The Glass Is Half Full & Half Empty In New Orleans
Definite signs of progress in a number of crime and policing arenas.
It has been a rough few years for crime and policing trends in New Orleans. The city’s murder rate has soared to a level not seen in decades, NOPD has shrunk by over 20 percent since 2019, and — as a result — response times have tripled over that span.
The optimistic take is that the last few weeks and months have produced positive trends in all three areas.
The pessimistic take is that gun violence remains tragically high, NOPD’s recruitment efforts may not be able to reverse the losses of the last few years, and response times are still too long.
Gun Violence
There were 265 murders in New Orleans in 2022 as the city tallied the most murders since Katrina and the highest murder rate since the mid-1990s.
But gun violence in New Orleans is falling in 2023 any way you measure it. Murder is down 20 percent this year relative to YTD 2022 and shootings are down over 10 percent.
Even better, Calls for Service for firearm discharge and shots fired is falling rapidly for the first time since shootings surged in mid-2020. These are a preferred metric for evaluating whether a change in murder or shootings is because of luck or because of a genuine decline, and it’s hard not to conclude from the below graph that gun violence in New Orleans is legitimately declining right now.
That’s the good news. The bad news is that gun violence remains endemic in New Orleans and it’s not clear how far it will fall. While shootings and murders are down relative to last year, they’re up 40 percent relative to YTD 2020 and have nearly equaled 2019’s full year total (343 this year, 373 in all of 2019).
New Orleans is on pace for 241 murders in 2023 which, if realized, would be a 9 percent decline from 2022 but the second-most murders in a year here since Katrina. Yes gun violence is falling, but it is still higher now than it has been than pretty much any time post-Katrina.
NOPD Recruitment
There were 1,154 NOPD officers and 61 recruits in November 2019. There are 901 officers and 37 recruits today.
That’s bad news, and it gets worse.
Most of the current recruits will graduate by the end of 2023 but the recruit class set to begin at the end of July will not. That means that NOPD will add roughly 35 new officers this year. Assuming attrition remains roughly the same for the rest of the year as it did for the first half then that means about 40 or 50 officers will leave between now and the end of the year.
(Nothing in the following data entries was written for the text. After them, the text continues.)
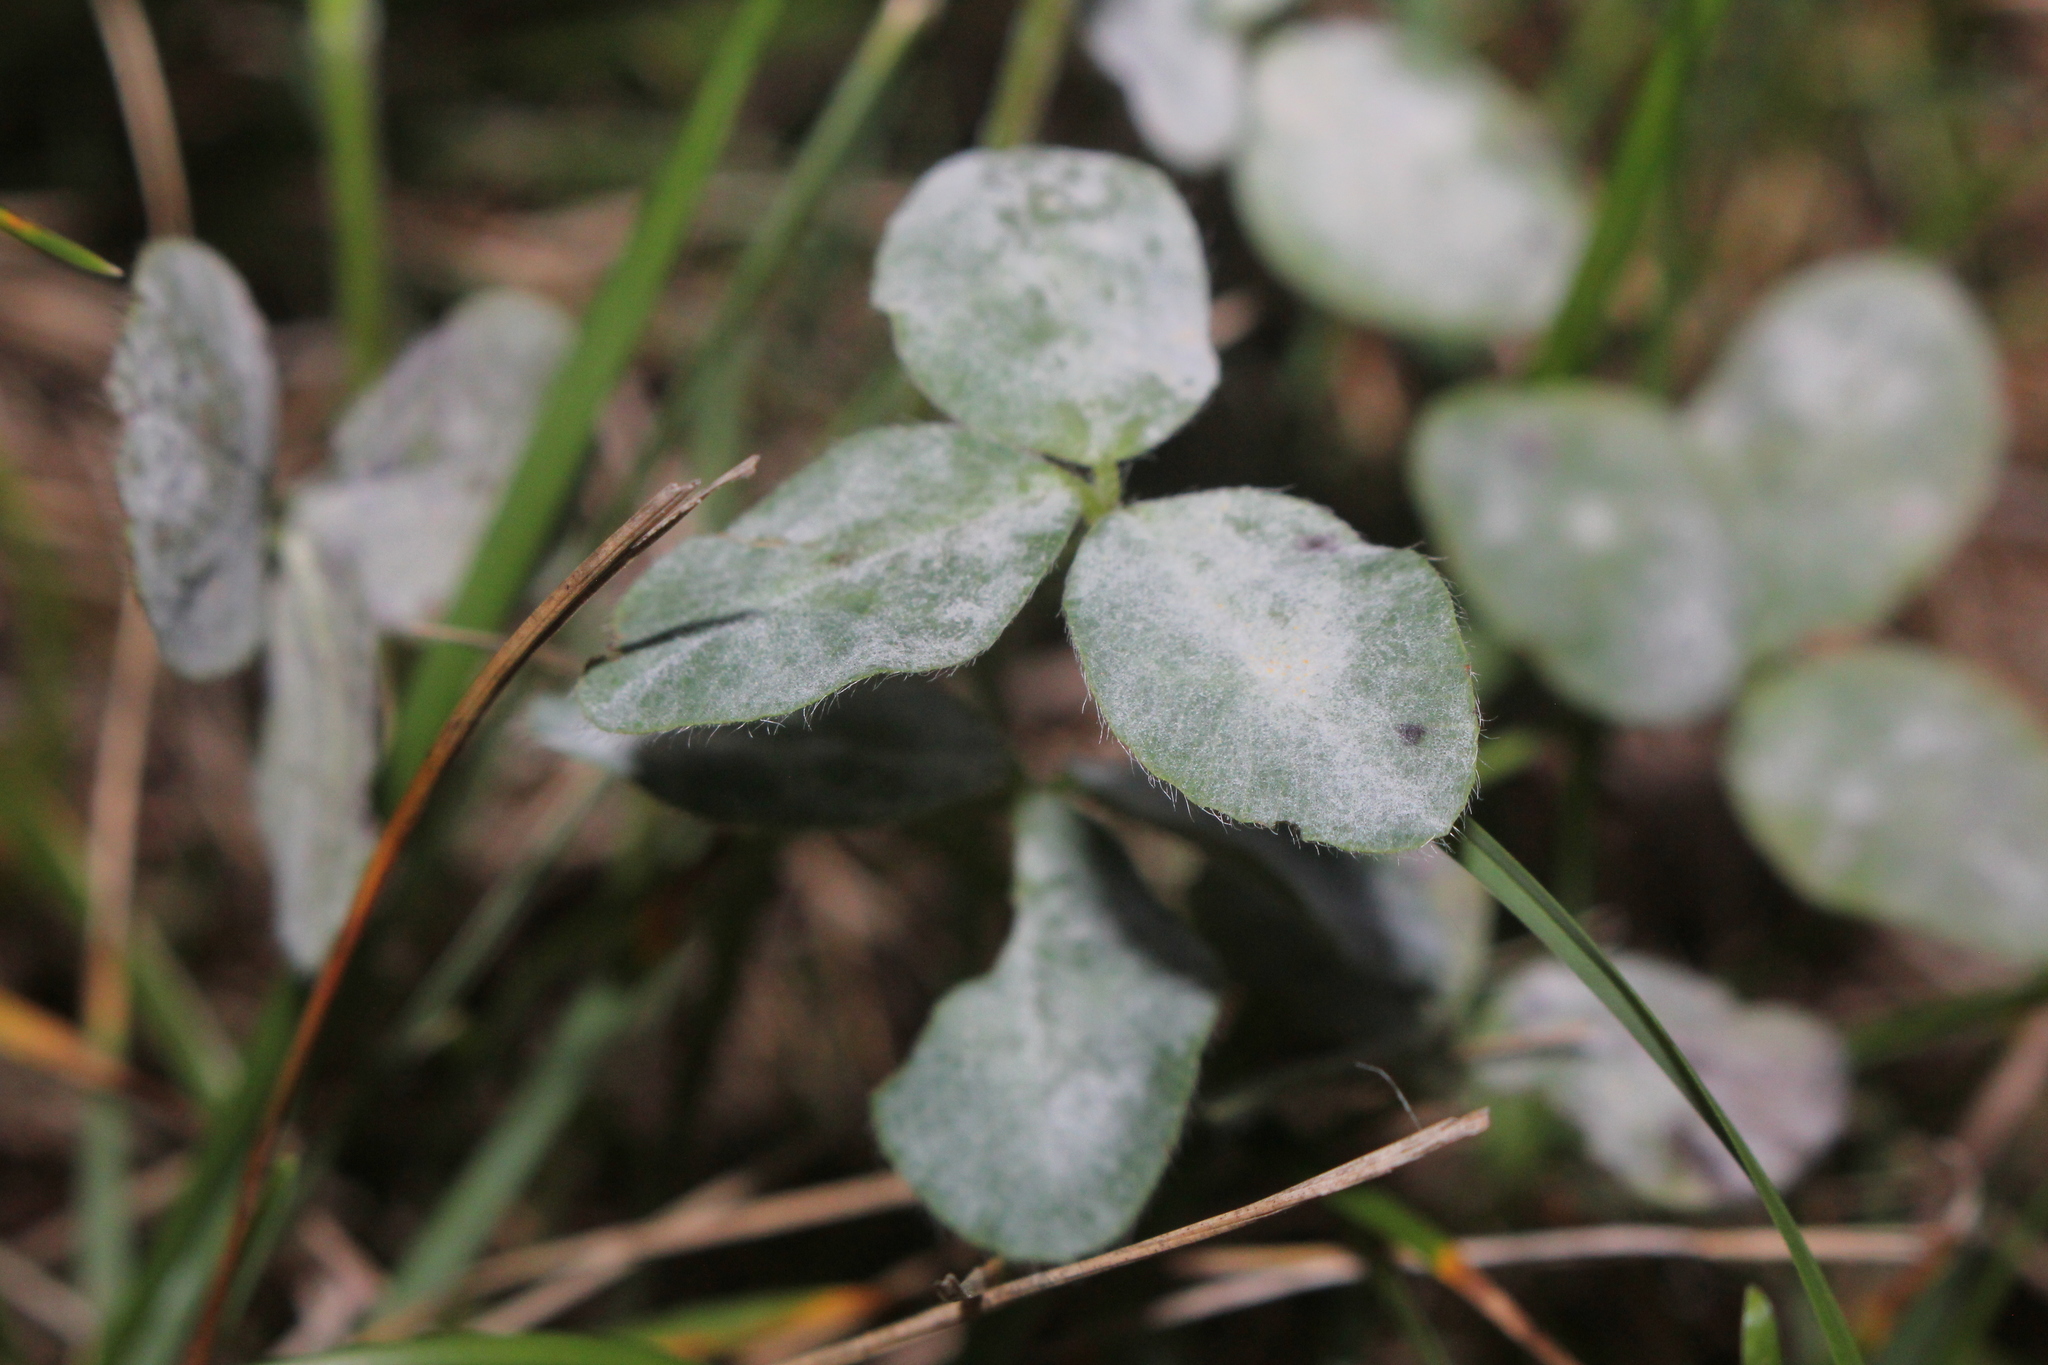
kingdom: Fungi
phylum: Ascomycota
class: Leotiomycetes
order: Helotiales
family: Erysiphaceae
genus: Erysiphe
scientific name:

Bottom line: NOPD will likely end 2023 with fewer than 900 officers for the first time since the 1940s.
There is good news with recruitment though. NOPD has launched two decent sized classes so far in 2023, has announced a large-ish class in July, and could conceivably launch one or even two more classes after that this year. That will mean a solid pipeline that should at least match attrition in 2024 if not produce growth. Applications are up and more applicants are taking the civil service exam, and attrition has slowed to near historic norms.
There is also (allegedly) a lateral hire class — officers from other agencies — set to begin sometime this Fall which may add officers by the end of the year. The details of how many lateral hires there are and how quickly they’ll become commissioned NOPD officers remains to be seen though.
There is reason to believe that the worst of these problems are behind us, but the department will not grow quickly. This isn’t 1995 anymore, and expectations should acknowledge that the police department is this size.
Response Times
NOPD response times have not been great the last few years. Average response times increased from around 50 minutes in 2019 to over 150 minutes on average in 2022 and 2023. Median response times have increased from 11 minutes in 2019 to over 40 minutes in 2023.
Emergency response times have increased though not quite as much. Still, the share of emergencies with a response time of 20 or more minutes has increased from 15 percent in 2019 to 32 percent in 2023, and the share of emergencies with a response time of 60 or more minutes has increased from 3 percent in 2019 to 13 percent this year.
But I promised good news!
NOPD’s average response time in April 2023 was over 180 minutes — that’s not the good news — but it has fallen substantially over the last 2+ months. The average response time fell to 144 minutes in May, 115 minutes in June, and is just over 100 minutes so far in July.
It’s hard to say what the cause of this decline is with 100 percent certainty, but it appears to be directly related to increased civilianization within NOPD. The share of incidents being handled by NOPD’s Alternative Police Response (APR) unit has doubled since late 2022 with APR handling over half of all property crimes over the last few months (up from about 30% last year).
Additionally, the share of traffic accidents being handled by On Scene Services — a contractor hired to take on mostly non-injury fender benders — has increased from 1.5 percent last year to over 20 percent in June 2023. The results from these efforts seem to speak for themselves with rapidly declining response times.
Adding civilians to handle non-emergency incidents over the phone and hiring a contractor to deal with many traffic accidents has lessened the load on NOPD patrol officers by roughly 30 calls per day. This has almost certainly helped reduce response times though it remains to be seen how low they will go.
A 100 minute response time on average is still too long, growing by a handful up to a few dozen officers after shrinking by several hundred is still too little growth, and 20 murders a month is still appallingly high. These improving trends could slow or even reverse at any point. That said, it is nice to see a few things trending in the right direction after several years of heading in such a terrible way.